Pascalina is a beautiful five-year-old girl. She's is the second-born in a family of three children, and is always notably friendly to those around her. Both of Pascalina's parents are small scale farmers, while her father also seeks out casual laboring jobs to further help earn a living. Pascalina was born as a healthy child, however when she reached one and a half her parents became concerned. At that age they had expected her to be able to stand up and walk, yet she could not. Pascalina was diagnosed with bilateral genu valgus. This is a condition typically caused by an excessive accumulation of fluoride in the bones, which often stems from contaminated drinking water. As a result, Pascalina couldn't stand or walk, as her legs were too weak. Her parents tried seeking treatment for her and used medication, but nothing seemed to help.

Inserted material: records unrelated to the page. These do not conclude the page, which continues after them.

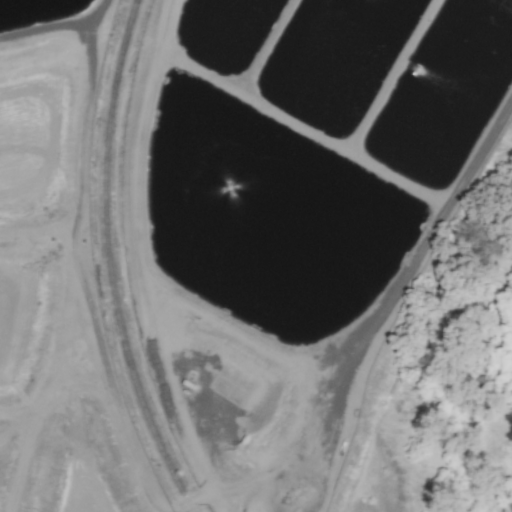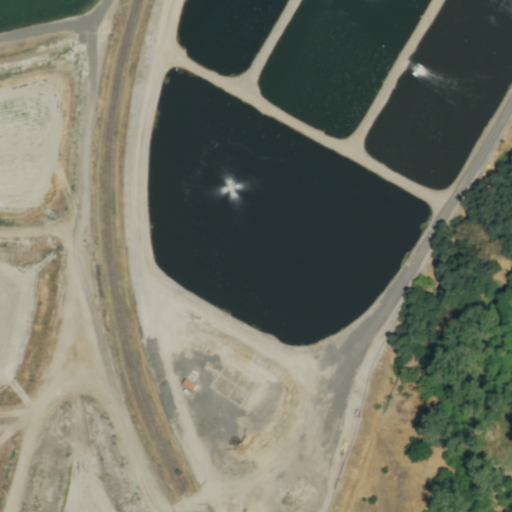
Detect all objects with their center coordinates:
railway: (116, 260)
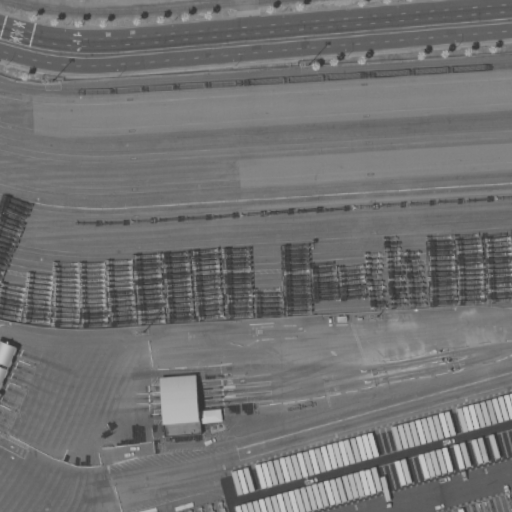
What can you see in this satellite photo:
railway: (148, 12)
road: (255, 38)
railway: (255, 82)
railway: (255, 132)
railway: (255, 141)
railway: (255, 191)
railway: (255, 200)
railway: (255, 251)
railway: (255, 259)
railway: (255, 308)
building: (340, 319)
road: (256, 344)
building: (5, 357)
building: (6, 362)
building: (182, 405)
building: (180, 406)
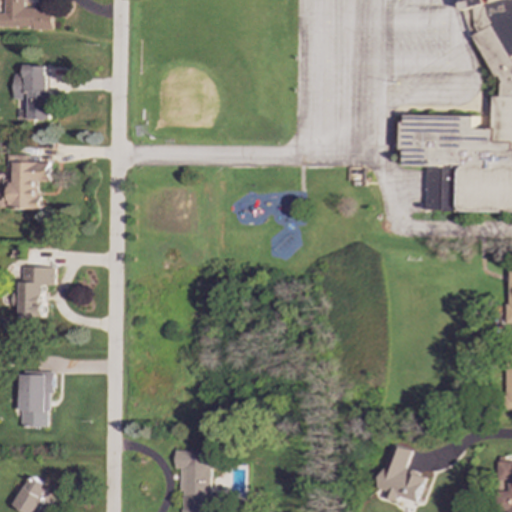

By the time Pascalina had turned three, despite her feeble ability to stand and walk for a short distances at a time, her parents began to notice that her legs were bent inward forming knocking knees. Last year they visited a local hospital in their village seeking treatment, however were then advised to go to a referral hospital that her parents could not afford. A year later, having not received any treatment, Pascalina’s legs had become so impacted that she was unable to walk or stand without crying due to the pain she felt. A local priest advised her parents to seek care at The Plaster House, in Arusha, Tanzania. There, through internal funding, Pascalina was able to have surgery on both legs to help correct them. However, given the severity of her condition, the first surgery was not enough to fully correct her legs. As a result, she needs another surgery to complete her treatment and her parents are asking for help to fund her care. Our medical partner, African Mission Healthcare, is requesting $880 for corrective surgery for Pascalina. The procedure is scheduled to take place on February 11th. With treatment, Pascalina's mobility will hopefully be restored, which will allow her to walk without pain, and play with her siblings and friends like normal. Her risk of having future complications will decrease as well. Pascalina's mother says, "We could not afford treatment for a long time, but since the first surgery, she has improved. We wish to see her continue improving and be like any other normal child."